This dabbling duck is strongly migratory and winters further south than its breeding range. It is not as gregarious as some dabbling ducks outside the breeding season and tends to form only small flocks.
This species is unmistakable in the northern hemisphere due to its large spatulate bill. The breeding male has a green head, white breast and chestnut belly and flanks. In flight, pale blue forewing feathers are revealed, separated from the green speculum by a white border.
The females are light brown, with plumage much like a female Mallard, but their long broad bill easily identifies them. The female's forewing is grey.
In non-breeding (eclipse) plumage, the drake looks more like the female.

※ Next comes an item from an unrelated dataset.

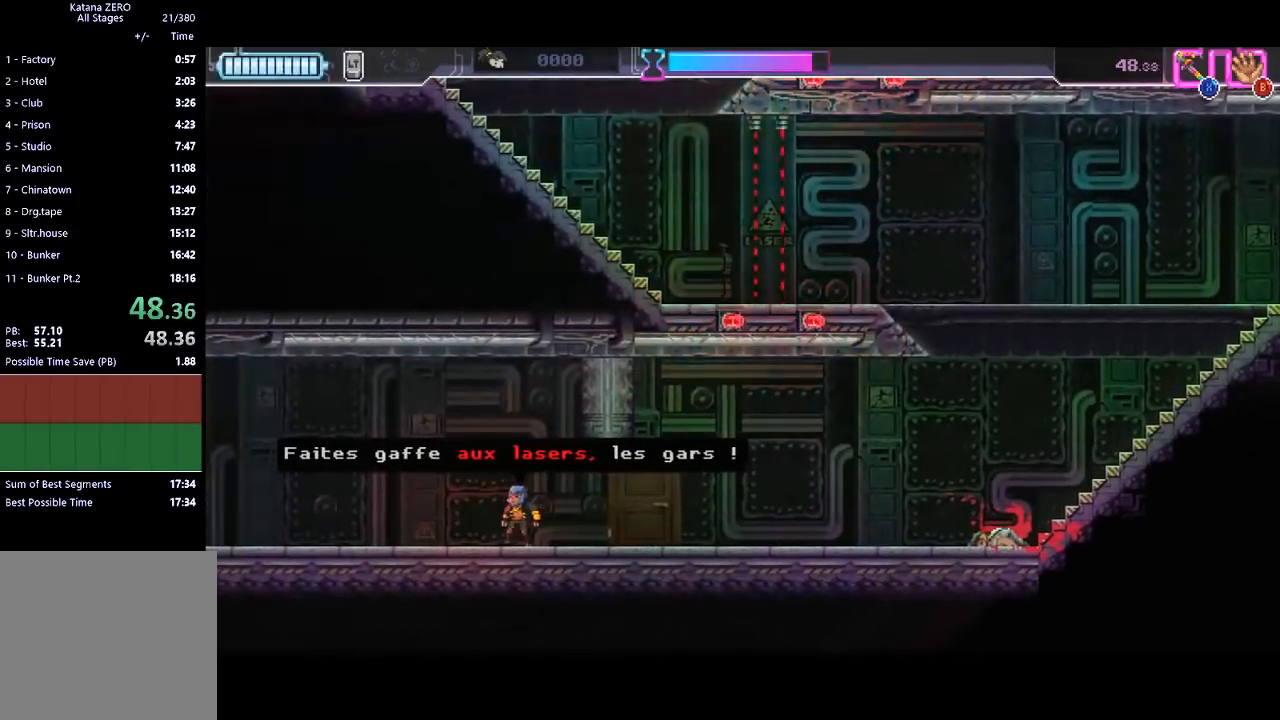
{"buttons": [], "left_stick": "left", "events": [[67, "R2", "up"], [233, "R2", "down"], [400, "R2", "up"]]}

It is a bird of open wetlands, such as wet grassland or marshes with some emergent vegetation, and feeds by dabbling for plant food, often by swinging its bill from side to side and using the bill to strain food from the water. This bird also eats mollusks and insects in the nesting season. The nest is a shallow depression on the ground, lined with plant material and down, usually close to water.

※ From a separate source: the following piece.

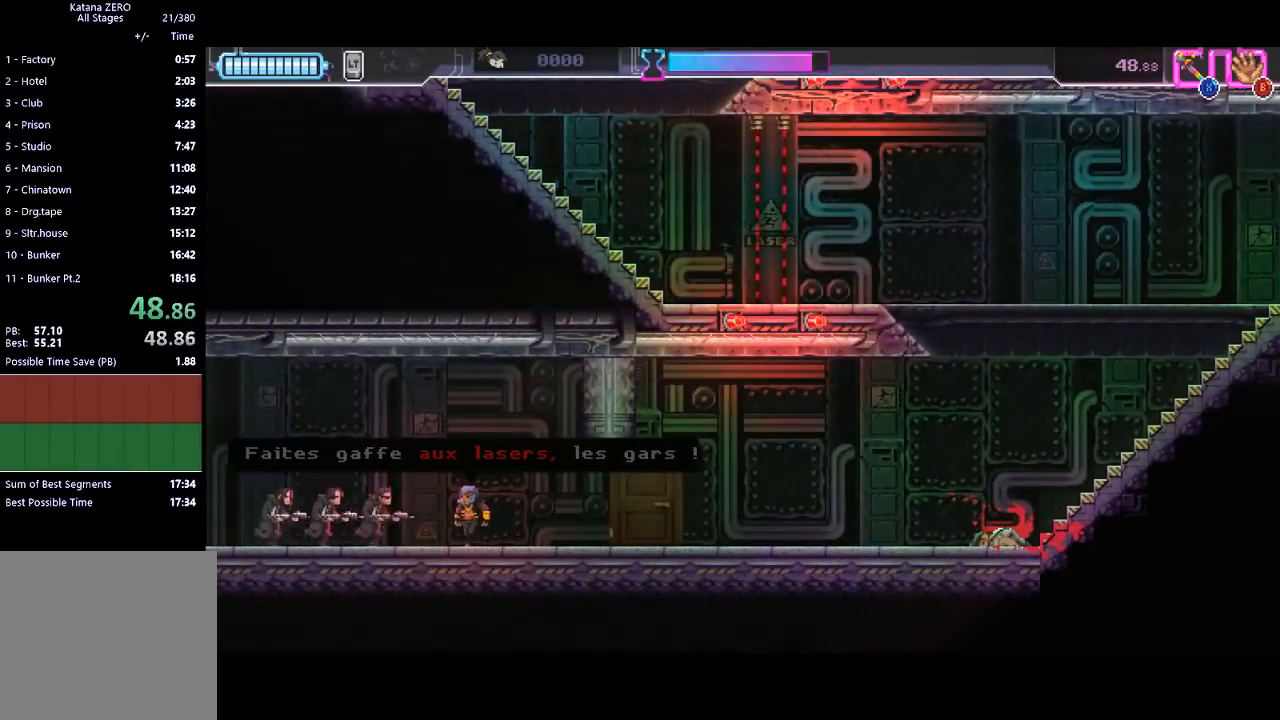
{"buttons": ["R2"], "left_stick": "left", "events": [[33, "R2", "down"], [233, "R2", "up"], [333, "R2", "down"]]}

This is a fairly quiet species. The male has a clunking call, whereas the female has a mallard-like quack.
In the British Isles, they are best known as a winter visitor, although they breed in southern and eastern England, especially around the Ouse Washes, the Humber and the North Kent Marshes, and in much smaller numbers in Scotland and western parts of England. In winter, breeding birds move south, and are replaced by an influx of continental birds from further north. The UK is home to more than 20% of the North Western European population.
The Northern Shoveler is one of the species to which the Agreement on the Conservation of African-Eurasian Migratory Waterbirds (AEWA) applies.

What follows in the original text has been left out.